Pubblichiamo un’analisi di Paolo Duranti, esperto fiscalista dello Studio Mazzocchi & Associati di Milano

«Tra gli obiettivi della riforma fiscale, il cui disegno di legge-delega è stato approvato da Palazzo Chigi nelle scorse settimane, si trova anche una norma che interessa direttamente associazioni, fondazioni ed enti non profit in genere. Il nuovo impianto normativo, invero, dovrà contenere ulteriori misure di semplificazione e di razionalizzazione delle attuali agevolazioni previste a beneficio – spiega il citato disegno di legge – “dei soggetti che svolgono con modalità non commerciali attività che realizzano finalità sociali nel rispetto dei principi di solidarietà e sussidiarietà”. Si tratta di un principio del tutto condivisibile, ma che presuppone la previa soluzione di alcuni aspetti.

Innanzitutto, occorre verificare se, quando e in che misura le disposizioni tributarie introdotte dal Codice del Terzo Settore (d.lgs. 117/2017) entreranno finalmente in vigore: ciò dipenderà dalla posizione che intenderà assumere la Commissione Ue, il cui assenso rappresenta a tal fine una condizione vincolante. Senza l’ok di Bruxelles, infatti, la riforma fiscale è destinata a rimanere nel cassetto. D’altronde, questo passaggio è ben chiaro al Legislatore del disegno di legge-delega relativa alla riforma fiscale, laddove precisa che la richiamata opera di razionalizzazione e semplificazione della materia dovrà essere effettuata “in coerenza con le disposizioni del codice del Terzo settore (…) e con il diritto dell’Unione europea”.

Ma vi è peraltro un ulteriore aspetto che non può essere sottaciuto: ad avviso di chi scrive, si può ipotizzare un efficace intervento finalizzato a semplificare la disciplina tributaria riservata agli enti non profit soltanto attraverso uno sforzo volto, in un certo senso, a tipizzare i comportamenti che assumono carattere commerciale. È necessario, in altre parole, che il Legislatore recepisca i criteri assunti nel tempo dall’Amministrazione fiscale e dalla giurisprudenza (sia di merito, sia di legittimità) al fine di perimetrare più compiutamente l’ambito delle attività svolte “con modalità non commerciali”. Altrimenti si rischia di introdurre nel nostro ordinamento un’altra norma di difficile interpretazione, e di lasciare nel panico gli stessi operatori, in larga parte volontari, del mondo del volontariato, dell’associazionismo sportivo e dell’assistenza socio-sanitaria.
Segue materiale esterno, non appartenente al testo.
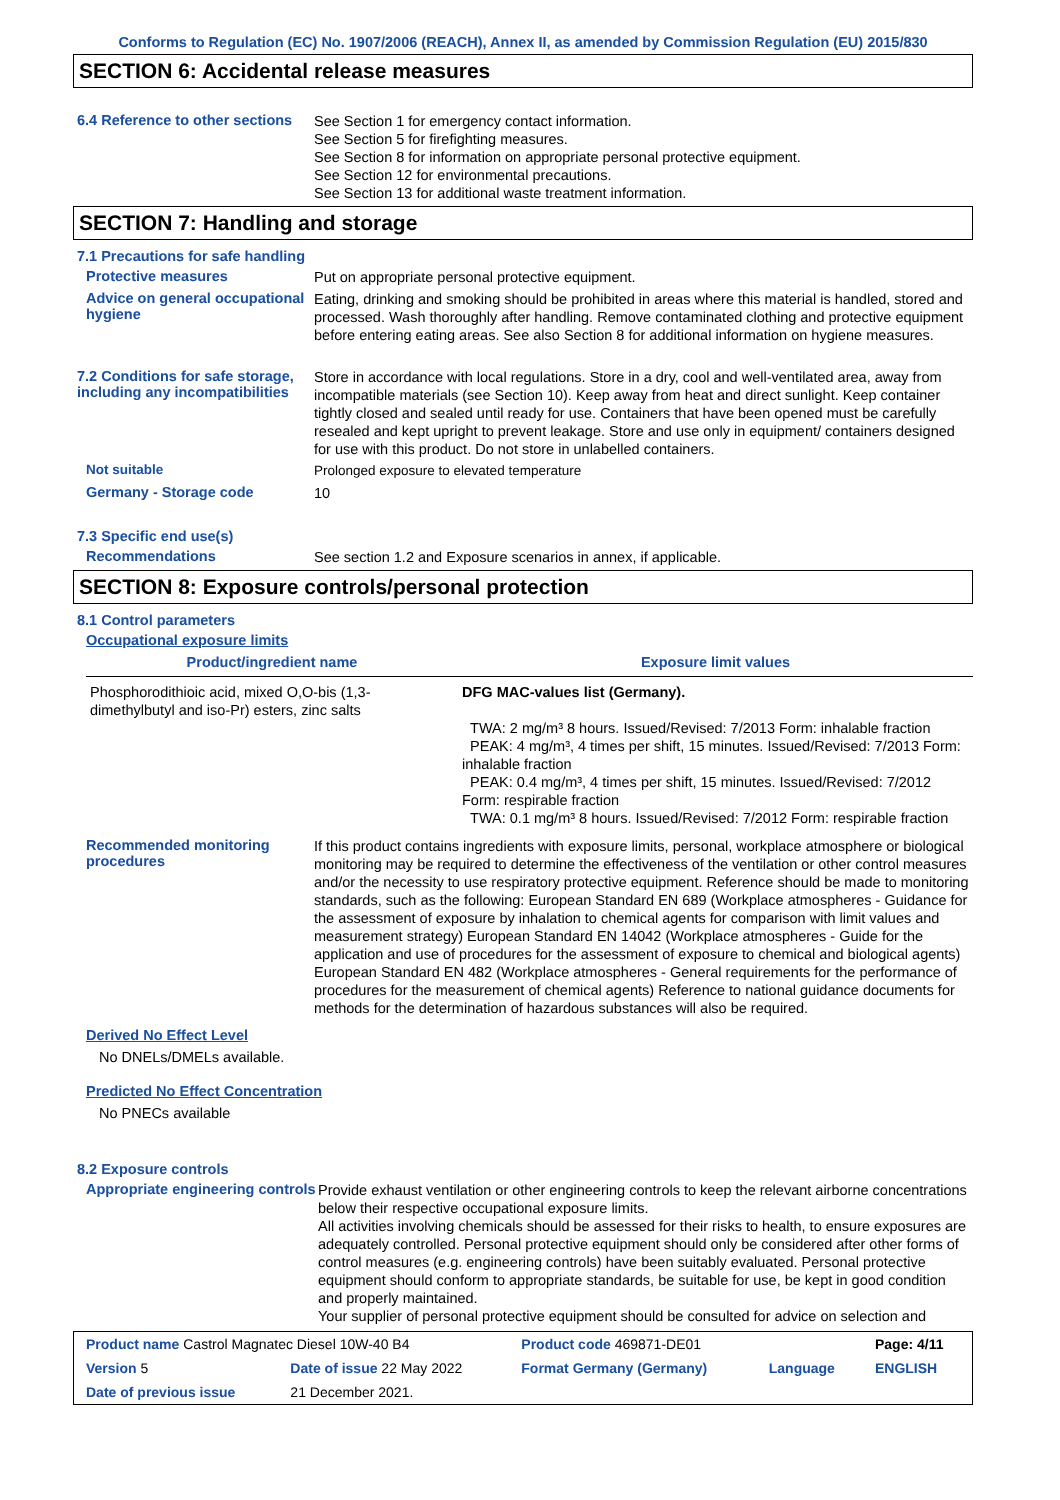Conforms to Regulation (EC) No. 1907/2006 (REACH), Annex II, as amended by Commission Regulation (EU) 2015/830
SECTION 6: Accidental release measures
6.4 Reference to other sections
See Section 1 for emergency contact information.
See Section 5 for firefighting measures.
See Section 8 for information on appropriate personal protective equipment.
See Section 12 for environmental precautions.
See Section 13 for additional waste treatment information.
SECTION 7: Handling and storage
7.1 Precautions for safe handling
Protective measures
Put on appropriate personal protective equipment.
Advice on general occupational hygiene
Eating, drinking and smoking should be prohibited in areas where this material is handled, stored and processed. Wash thoroughly after handling. Remove contaminated clothing and protective equipment before entering eating areas. See also Section 8 for additional information on hygiene measures.
7.2 Conditions for safe storage, including any incompatibilities
Store in accordance with local regulations. Store in a dry, cool and well-ventilated area, away from incompatible materials (see Section 10). Keep away from heat and direct sunlight. Keep container tightly closed and sealed until ready for use. Containers that have been opened must be carefully resealed and kept upright to prevent leakage. Store and use only in equipment/ containers designed for use with this product. Do not store in unlabelled containers.
Not suitable
Prolonged exposure to elevated temperature
Germany - Storage code
10
7.3 Specific end use(s)
Recommendations
See section 1.2 and Exposure scenarios in annex, if applicable.
SECTION 8: Exposure controls/personal protection
8.1 Control parameters
Occupational exposure limits
| Product/ingredient name | Exposure limit values |
| --- | --- |
| Phosphorodithioic acid, mixed O,O-bis (1,3-dimethylbutyl and iso-Pr) esters, zinc salts | DFG MAC-values list (Germany). TWA: 2 mg/m³ 8 hours. Issued/Revised: 7/2013 Form: inhalable fraction PEAK: 4 mg/m³, 4 times per shift, 15 minutes. Issued/Revised: 7/2013 Form: inhalable fraction PEAK: 0.4 mg/m³, 4 times per shift, 15 minutes. Issued/Revised: 7/2012 Form: respirable fraction TWA: 0.1 mg/m³ 8 hours. Issued/Revised: 7/2012 Form: respirable fraction |
Recommended monitoring procedures
If this product contains ingredients with exposure limits, personal, workplace atmosphere or biological monitoring may be required to determine the effectiveness of the ventilation or other control measures and/or the necessity to use respiratory protective equipment. Reference should be made to monitoring standards, such as the following: European Standard EN 689 (Workplace atmospheres - Guidance for the assessment of exposure by inhalation to chemical agents for comparison with limit values and measurement strategy) European Standard EN 14042 (Workplace atmospheres - Guide for the application and use of procedures for the assessment of exposure to chemical and biological agents) European Standard EN 482 (Workplace atmospheres - General requirements for the performance of procedures for the measurement of chemical agents) Reference to national guidance documents for methods for the determination of hazardous substances will also be required.
Derived No Effect Level
No DNELs/DMELs available.
Predicted No Effect Concentration
No PNECs available
8.2 Exposure controls
Appropriate engineering controls
Provide exhaust ventilation or other engineering controls to keep the relevant airborne concentrations below their respective occupational exposure limits.
All activities involving chemicals should be assessed for their risks to health, to ensure exposures are adequately controlled. Personal protective equipment should only be considered after other forms of control measures (e.g. engineering controls) have been suitably evaluated. Personal protective equipment should conform to appropriate standards, be suitable for use, be kept in good condition and properly maintained.
Your supplier of personal protective equipment should be consulted for advice on selection and
| Product name Castrol Magnatec Diesel 10W-40 B4 | | Product code 469871-DE01 | | Page: 4/11 |
| Version 5 | Date of issue 22 May 2022 | Format Germany (Germany) | Language | ENGLISH |
| Date of previous issue | 21 December 2021. | | | |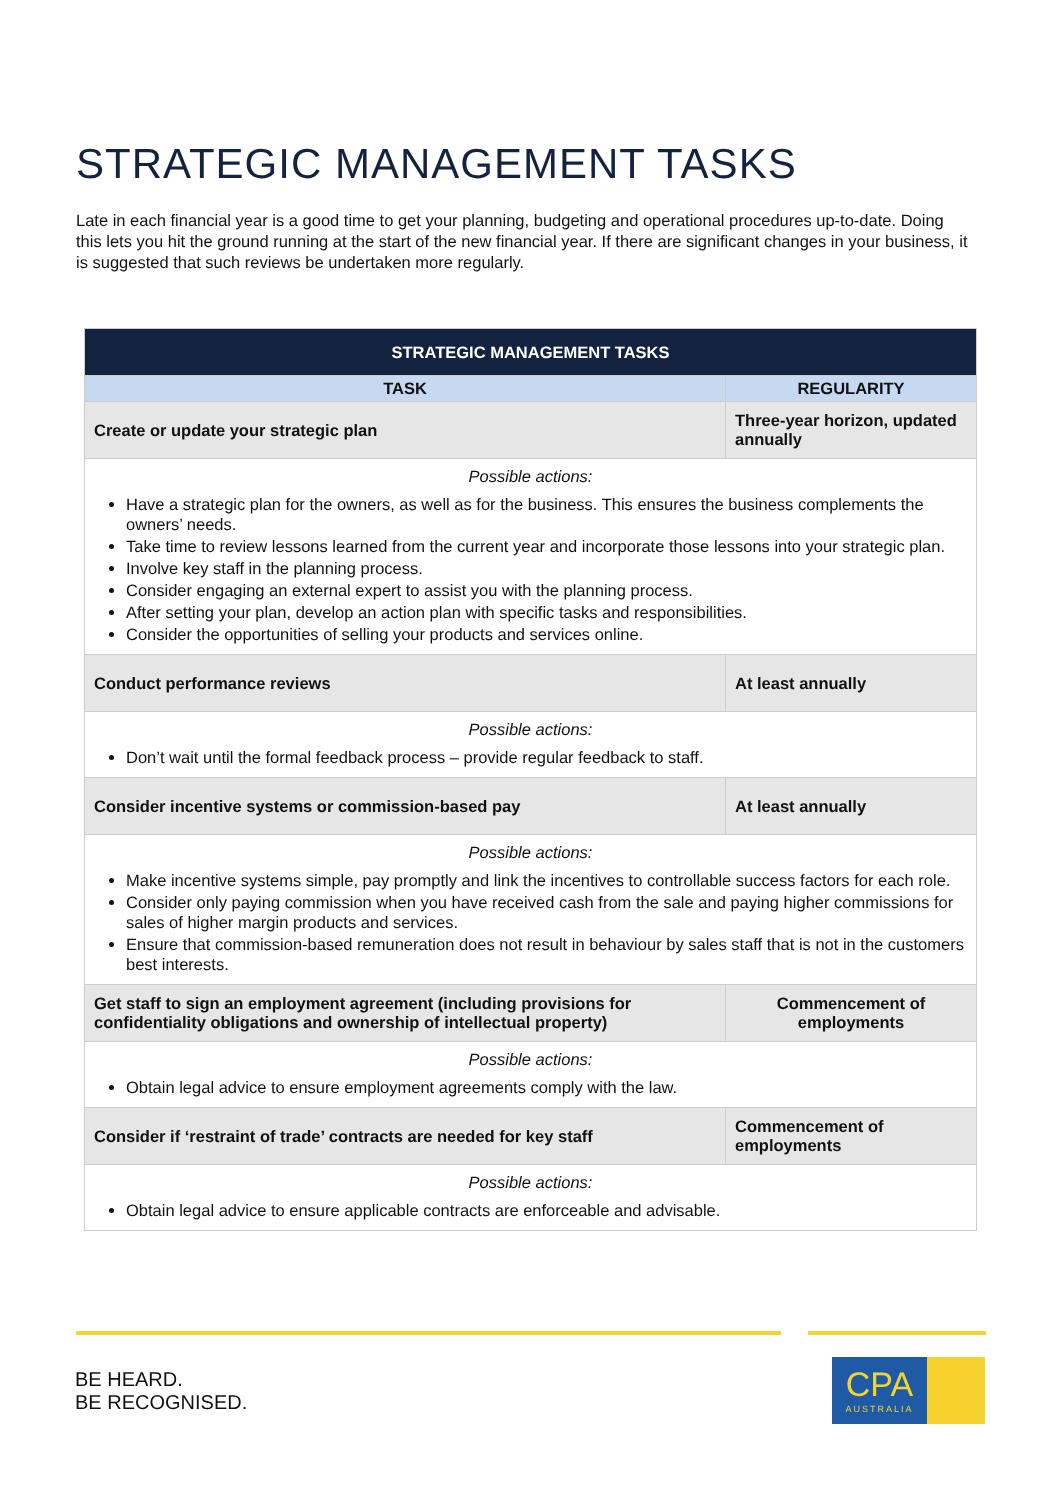STRATEGIC MANAGEMENT TASKS
Late in each financial year is a good time to get your planning, budgeting and operational procedures up-to-date. Doing this lets you hit the ground running at the start of the new financial year. If there are significant changes in your business, it is suggested that such reviews be undertaken more regularly.
| STRATEGIC MANAGEMENT TASKS | |
| --- | --- |
| TASK | REGULARITY |
| Create or update your strategic plan | Three-year horizon, updated annually |
| Possible actions: Have a strategic plan for the owners, as well as for the business. This ensures the business complements the owners’ needs. Take time to review lessons learned from the current year and incorporate those lessons into your strategic plan. Involve key staff in the planning process. Consider engaging an external expert to assist you with the planning process. After setting your plan, develop an action plan with specific tasks and responsibilities. Consider the opportunities of selling your products and services online. | |
| Conduct performance reviews | At least annually |
| Possible actions: Don’t wait until the formal feedback process – provide regular feedback to staff. | |
| Consider incentive systems or commission-based pay | At least annually |
| Possible actions: Make incentive systems simple, pay promptly and link the incentives to controllable success factors for each role. Consider only paying commission when you have received cash from the sale and paying higher commissions for sales of higher margin products and services. Ensure that commission-based remuneration does not result in behaviour by sales staff that is not in the customers best interests. | |
| Get staff to sign an employment agreement (including provisions for confidentiality obligations and ownership of intellectual property) | Commencement of employments |
| Possible actions: Obtain legal advice to ensure employment agreements comply with the law. | |
| Consider if ‘restraint of trade’ contracts are needed for key staff | Commencement of employments |
| Possible actions: Obtain legal advice to ensure applicable contracts are enforceable and advisable. | |
BE HEARD.
BE RECOGNISED.
CPA
AUSTRALIA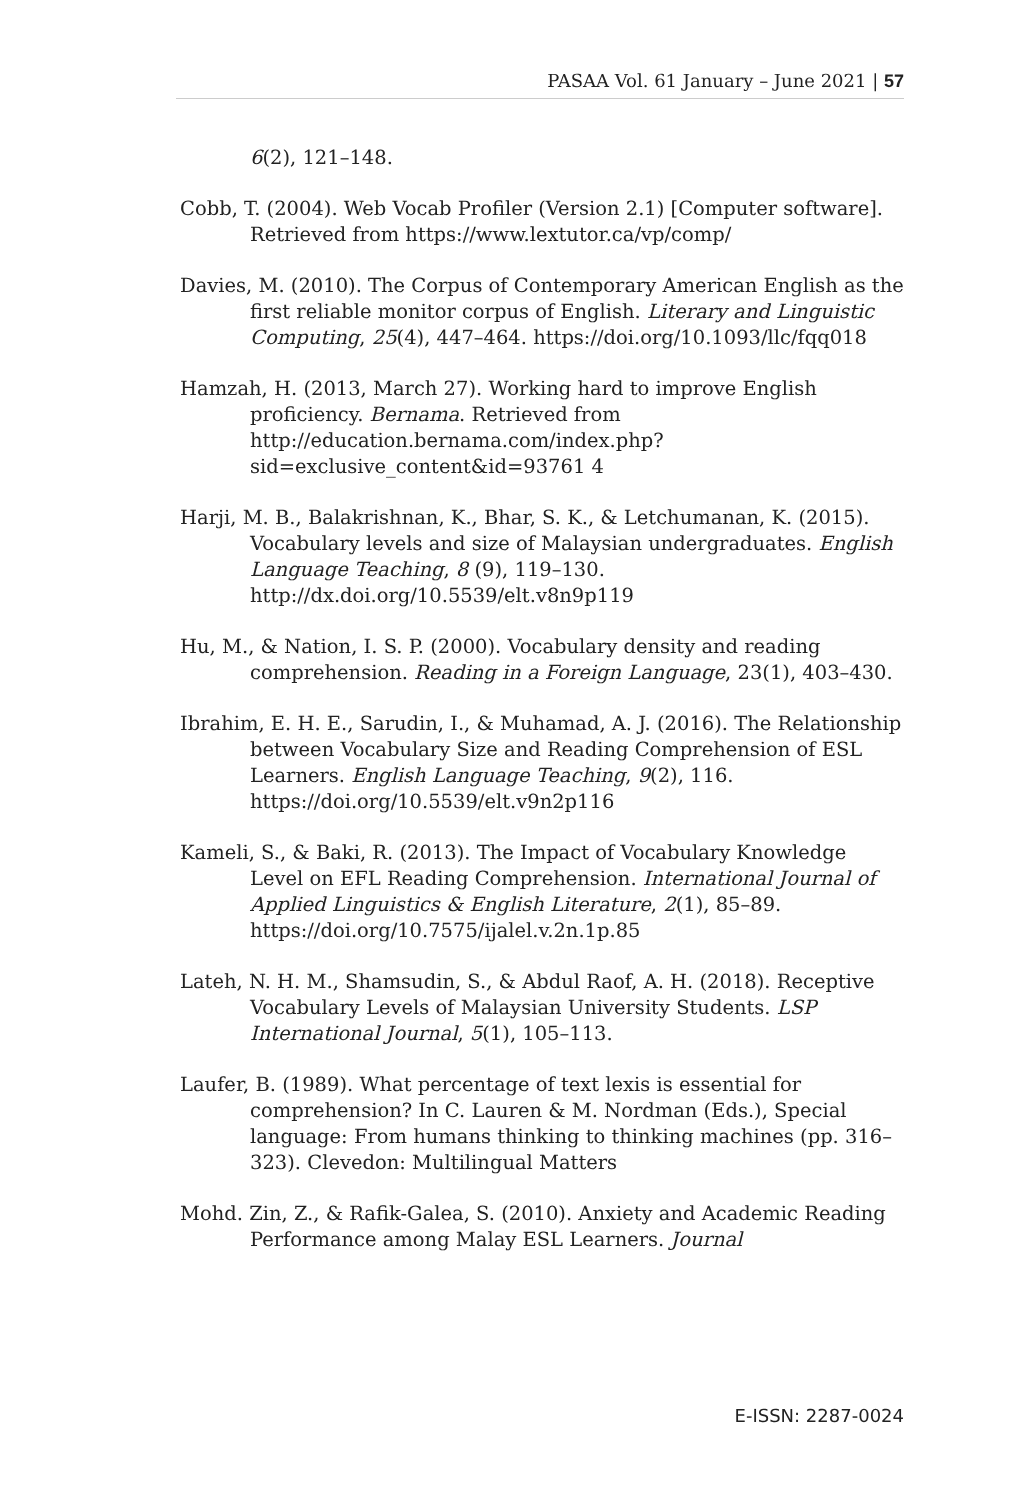PASAA Vol. 61 January – June 2021 | 57
6(2), 121–148.
Cobb, T. (2004). Web Vocab Profiler (Version 2.1) [Computer software]. Retrieved from https://www.lextutor.ca/vp/comp/
Davies, M. (2010). The Corpus of Contemporary American English as the first reliable monitor corpus of English. Literary and Linguistic Computing, 25(4), 447–464. https://doi.org/10.1093/llc/fqq018
Hamzah, H. (2013, March 27). Working hard to improve English proficiency. Bernama. Retrieved from http://education.bernama.com/index.php?sid=exclusive_content&id=93761 4
Harji, M. B., Balakrishnan, K., Bhar, S. K., & Letchumanan, K. (2015). Vocabulary levels and size of Malaysian undergraduates. English Language Teaching, 8 (9), 119–130. http://dx.doi.org/10.5539/elt.v8n9p119
Hu, M., & Nation, I. S. P. (2000). Vocabulary density and reading comprehension. Reading in a Foreign Language, 23(1), 403–430.
Ibrahim, E. H. E., Sarudin, I., & Muhamad, A. J. (2016). The Relationship between Vocabulary Size and Reading Comprehension of ESL Learners. English Language Teaching, 9(2), 116. https://doi.org/10.5539/elt.v9n2p116
Kameli, S., & Baki, R. (2013). The Impact of Vocabulary Knowledge Level on EFL Reading Comprehension. International Journal of Applied Linguistics & English Literature, 2(1), 85–89. https://doi.org/10.7575/ijalel.v.2n.1p.85
Lateh, N. H. M., Shamsudin, S., & Abdul Raof, A. H. (2018). Receptive Vocabulary Levels of Malaysian University Students. LSP International Journal, 5(1), 105–113.
Laufer, B. (1989). What percentage of text lexis is essential for comprehension? In C. Lauren & M. Nordman (Eds.), Special language: From humans thinking to thinking machines (pp. 316–323). Clevedon: Multilingual Matters
Mohd. Zin, Z., & Rafik-Galea, S. (2010). Anxiety and Academic Reading Performance among Malay ESL Learners. Journal
E-ISSN: 2287-0024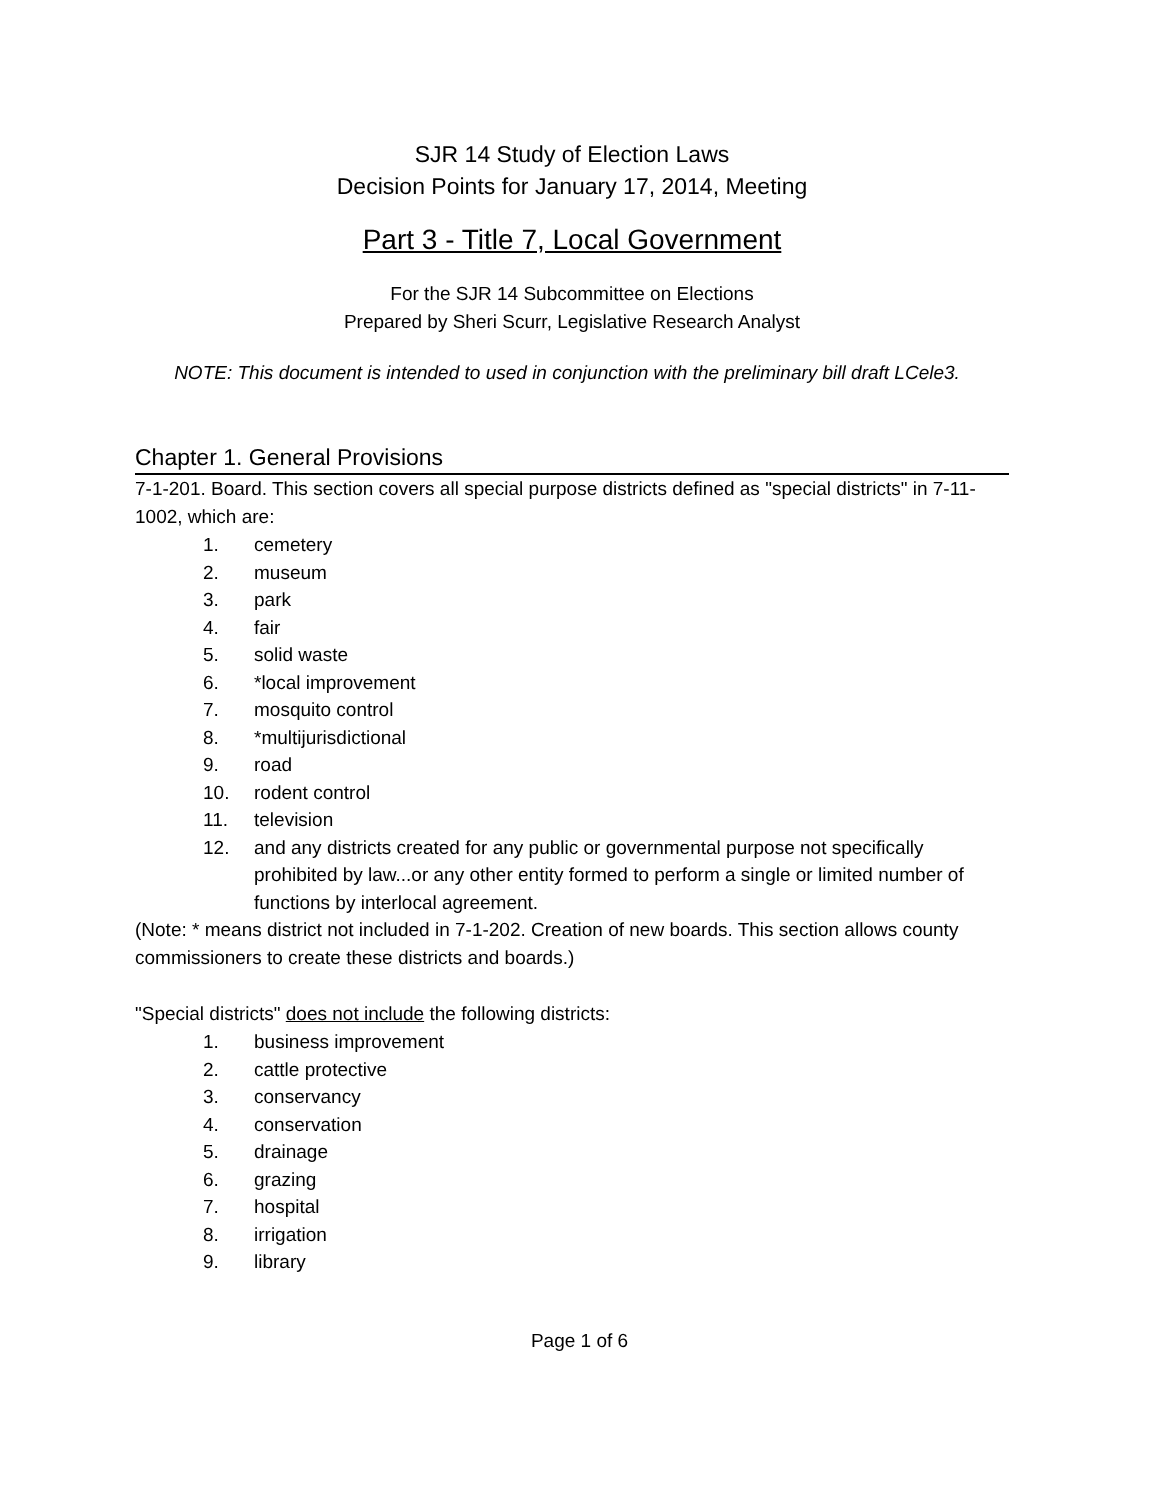SJR 14 Study of Election Laws
Decision Points for January 17, 2014, Meeting
Part 3 - Title 7, Local Government
For the SJR 14 Subcommittee on Elections
Prepared by Sheri Scurr, Legislative Research Analyst
NOTE: This document is intended to used in conjunction with the preliminary bill draft LCele3.
Chapter 1. General Provisions
7-1-201. Board. This section covers all special purpose districts defined as "special districts" in 7-11-1002, which are:
1. cemetery
2. museum
3. park
4. fair
5. solid waste
6. *local improvement
7. mosquito control
8. *multijurisdictional
9. road
10. rodent control
11. television
12. and any districts created for any public or governmental purpose not specifically prohibited by law...or any other entity formed to perform a single or limited number of functions by interlocal agreement.
(Note: * means district not included in 7-1-202. Creation of new boards. This section allows county commissioners to create these districts and boards.)
"Special districts" does not include the following districts:
1. business improvement
2. cattle protective
3. conservancy
4. conservation
5. drainage
6. grazing
7. hospital
8. irrigation
9. library
Page 1 of 6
Potrebbe essere opportuno infine chiarire il “destino”, sotto il profilo tributario, delle attività che saranno realizzate dagli enti che per scelta non approderanno nel Registro unico nazionale del Terzo Settore: non è affatto escluso che numerose associazioni, soprattutto poco strutturate economicamente e sul piano organizzativo, decidano di non iscriversi al Registro, con la conseguente impossibilità di soggiacere alla nuova normativa.

Nel contesto descritto, opportunamente il disegno di legge-delega prevede l’introduzione di misure volte a razionalizzare la disciplina dell’Iva per gli enti del Terzo Settore, “anche al fine di semplificare gli adempimenti relativi alle attività di interesse generale” (cioè delle attività istituzionali dell’ente)».